Sir Edward Ridley | |
---|---|
Justice of the High Court | |
In office 21 April 1897 – 6 October 1917 | |
According to a modern assessment, although Ridley was "one of Halsbury's worst appointments", "it was not unreasonable to widen the field of choice [of judicial appointments] by taking Edward Ridley from among the Official Referees", even though he "turned out far worse than anyone might have expected".
He was born in Stannington, Northumberland,[1] the younger son of Sir Matthew White Ridley, 4th Baronet, and his wife, the Honourable Cecilia Ann Ridley, née Parke, eldest daughter of Sir James Parke, afterwards Baron Wensleydale. His eldest brother Matthew succeeded to the baronetcy and was created a viscount in 1900 after serving as Home Secretary.[2][3]
Ridley was educated at Harrow and Corpus Christi College, Oxford. He was a fellow of All Souls College, Oxford, 1866–1882.[3]
He was Member of Parliament for South Northumberland from 1878 to 1880.[4][2]
Ridley was called to the bar in 1868 and took silk in 1892.[2] From 1886 to 1897, he was an Official Referee. In 1897, Ridley was appointed a Justice of the High Court and assigned to the Queen's Bench Division, receiving the customary knighthood.
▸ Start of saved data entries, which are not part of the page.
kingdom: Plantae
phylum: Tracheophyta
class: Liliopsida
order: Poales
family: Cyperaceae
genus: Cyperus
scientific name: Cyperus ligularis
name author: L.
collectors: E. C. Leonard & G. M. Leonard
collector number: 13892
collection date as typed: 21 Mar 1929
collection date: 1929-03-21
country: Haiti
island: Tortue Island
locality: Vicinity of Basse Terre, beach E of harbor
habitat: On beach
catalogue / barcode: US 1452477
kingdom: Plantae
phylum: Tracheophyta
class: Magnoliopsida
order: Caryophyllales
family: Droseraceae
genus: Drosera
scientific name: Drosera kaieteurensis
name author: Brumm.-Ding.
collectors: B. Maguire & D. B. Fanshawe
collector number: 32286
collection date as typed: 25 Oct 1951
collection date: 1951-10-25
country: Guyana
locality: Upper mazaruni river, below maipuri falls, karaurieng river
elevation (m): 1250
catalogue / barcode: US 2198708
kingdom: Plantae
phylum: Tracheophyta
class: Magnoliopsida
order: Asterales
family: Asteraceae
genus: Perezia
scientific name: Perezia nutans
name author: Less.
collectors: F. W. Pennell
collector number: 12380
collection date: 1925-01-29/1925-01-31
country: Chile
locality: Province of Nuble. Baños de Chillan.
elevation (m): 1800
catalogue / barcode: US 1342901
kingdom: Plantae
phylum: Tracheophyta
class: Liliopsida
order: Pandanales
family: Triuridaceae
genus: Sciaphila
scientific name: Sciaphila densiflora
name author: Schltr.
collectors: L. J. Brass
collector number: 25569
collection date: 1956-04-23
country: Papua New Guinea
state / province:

Ridley had been nominated by Lord Halsbury, who had a reputation for appointing unqualified lawyers to the bench on party political grounds. The appointment "aroused an exceptional storm of public and private criticism" and "was greeted with horror".[5] The Law Journal said that "[t]he appointment can be defended on no ground whatsoever. It would be easy to name fifty members of the Bar with a better claim." The Solicitors' Journal described it as "a grave mistake"[6][7] The Law Times wrote that:
Unquestionable as are the virtues of Mr. Edward Ridley, Q.C.—for some years the favourite Official referee—no-one will believe that he would have been appointed to the High Court Bench but for his connections... Such an innovation, we repeat, was only possible where the hard-working official, the bearer of so many heavy burdens of the High Court judges, was highly connected. This is Ridleyism. Let it be known hereafter as Ridleyism. It is a curiosity."[6][7]
He resigned from the bench in 1917 and was sworn of the Privy Council.
Ridley established his reputation as a classical scholar with a blank verse translation of Lucan's Pharsalia, first published in 1896 and republished in a revised version in 1919.
On Ridley's death, Sir Frederick Pollock had written: "Sir E. Ridley, good scholar, Fellow of All Souls, successful, sicut dicunt [so they say], as an Official Referee, and by general opinion of the Bar the worst High Court judge of our time, ill-tempered and grossly unfair: which is rather a mystery".[6][7][8]
Lord Justice MacKinnon called Ridley "the worst judge I have appeared before", saying that "he had a perverse instinct for unfairness".[6][9]
Ridley married Alice Davenport, daughter of William Bromley-Davenport of Cheshire. They had two sons, Edward Davenport Ridley MC (1883–1934) and Cecil Guy Ridley CBE (1885–1947).